## What you have to do:
Reproduce the lines of the rows below without any changes, omitting the pictures from your answer.

Dataset excerpts:

____

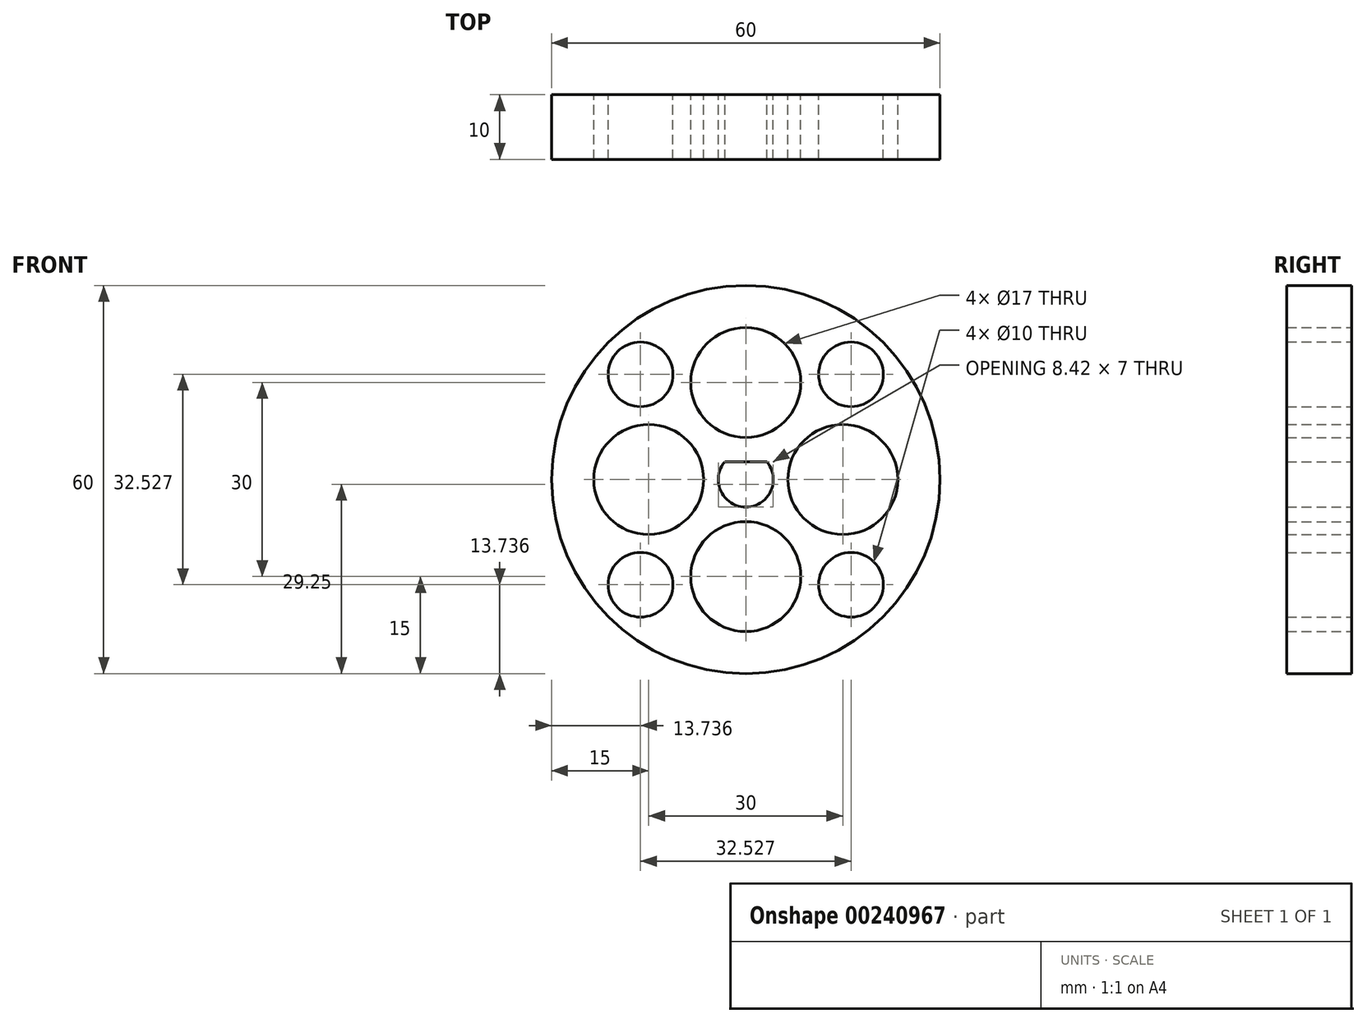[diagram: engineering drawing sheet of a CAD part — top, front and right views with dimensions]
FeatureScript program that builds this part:
annotation { "Feature Type Name" : "Feature", "Feature Type Description" : "" }
export const myFeature = defineFeature(function(context is Context, id is Id, definition is map)
    precondition{}
    {
        {
            var Q0;
            Q0=qCreatedBy(makeId("Front.planeOp"),FACE);
            var sketch = newSketch(context, id + "F0", { "sketchPlane" : qUnion([Q0])});
            skCircle(sketch, "E0", {"center": v(0, 0) * mm, "radius": 30 * mm});
            skArc(sketch, "E1", {"start": v(-3.24, 2.75) * mm, "mid": v(0, -4.25) * mm, "end": v(3.24, 2.75) * mm});
            skLineSegment(sketch, "E2", {"start": v(-3.24, 2.75) * mm, "end": v(3.24, 2.75) * mm});
            skCircle(sketch, "E3", {"center": v(0, 15) * mm, "radius": 8.5 * mm});
            skLineSegment(sketch, "E4", {"start": v(0, 0) * mm, "end": v(0, 15) * mm, "construction": true});
            skLineSegment(sketch, "E5", {"start": v(0, 15) * mm, "end": v(0, 30) * mm, "construction": true});
            skCircle(sketch, "E6.1.0", {"center": v(-15, 0) * mm, "radius": 8.5 * mm});
            skCircle(sketch, "E6.2.0", {"center": v(0, -15) * mm, "radius": 8.5 * mm});
            skCircle(sketch, "E6.3.0", {"center": v(15, 0) * mm, "radius": 8.5 * mm});
            skCircle(sketch, "E7", {"center": v(16.26, 16.26) * mm, "radius": 5 * mm});
            skLineSegment(sketch, "E8", {"start": v(0, 0) * mm, "end": v(16.26, 16.26) * mm, "construction": true});
            skCircle(sketch, "E9.1.0", {"center": v(-16.26, 16.26) * mm, "radius": 5 * mm});
            skCircle(sketch, "E9.2.0", {"center": v(-16.26, -16.26) * mm, "radius": 5 * mm});
            skCircle(sketch, "E9.3.0", {"center": v(16.26, -16.26) * mm, "radius": 5 * mm});
            skSolve(sketch);
        }
        {
            var Q0;
            Q0 = qSketchRegion(id + "F0", true);
            extrude(context, id + "F1", {"entities" : qUnion([Q0]), "depth" : 10 * mm});
        }
    });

____

## Written response:
[diagram: engineering drawing sheet of a CAD part — top, front and right views with dimensions]
FeatureScript program that builds this part:
annotation { "Feature Type Name" : "Feature", "Feature Type Description" : "" }
export const myFeature = defineFeature(function(context is Context, id is Id, definition is map)
    precondition{}
    {
        {
            var Q0;
            Q0=qCreatedBy(makeId("Front.planeOp"),FACE);
            var sketch = newSketch(context, id + "F0", { "sketchPlane" : qUnion([Q0])});
            skCircle(sketch, "E0", {"center": v(0, 0) * mm, "radius": 30 * mm});
            skArc(sketch, "E1", {"start": v(-3.24, 2.75) * mm, "mid": v(0, -4.25) * mm, "end": v(3.24, 2.75) * mm});
            skLineSegment(sketch, "E2", {"start": v(-3.24, 2.75) * mm, "end": v(3.24, 2.75) * mm});
            skCircle(sketch, "E3", {"center": v(0, 15) * mm, "radius": 8.5 * mm});
            skLineSegment(sketch, "E4", {"start": v(0, 0) * mm, "end": v(0, 15) * mm, "construction": true});
            skLineSegment(sketch, "E5", {"start": v(0, 15) * mm, "end": v(0, 30) * mm, "construction": true});
            skCircle(sketch, "E6.1.0", {"center": v(-15, 0) * mm, "radius": 8.5 * mm});
            skCircle(sketch, "E6.2.0", {"center": v(0, -15) * mm, "radius": 8.5 * mm});
            skCircle(sketch, "E6.3.0", {"center": v(15, 0) * mm, "radius": 8.5 * mm});
            skCircle(sketch, "E7", {"center": v(16.26, 16.26) * mm, "radius": 5 * mm});
            skLineSegment(sketch, "E8", {"start": v(0, 0) * mm, "end": v(16.26, 16.26) * mm, "construction": true});
            skCircle(sketch, "E9.1.0", {"center": v(-16.26, 16.26) * mm, "radius": 5 * mm});
            skCircle(sketch, "E9.2.0", {"center": v(-16.26, -16.26) * mm, "radius": 5 * mm});
            skCircle(sketch, "E9.3.0", {"center": v(16.26, -16.26) * mm, "radius": 5 * mm});
            skSolve(sketch);
        }
        {
            var Q0;
            Q0 = qSketchRegion(id + "F0", true);
            extrude(context, id + "F1", {"entities" : qUnion([Q0]), "depth" : 10 * mm});
        }
    });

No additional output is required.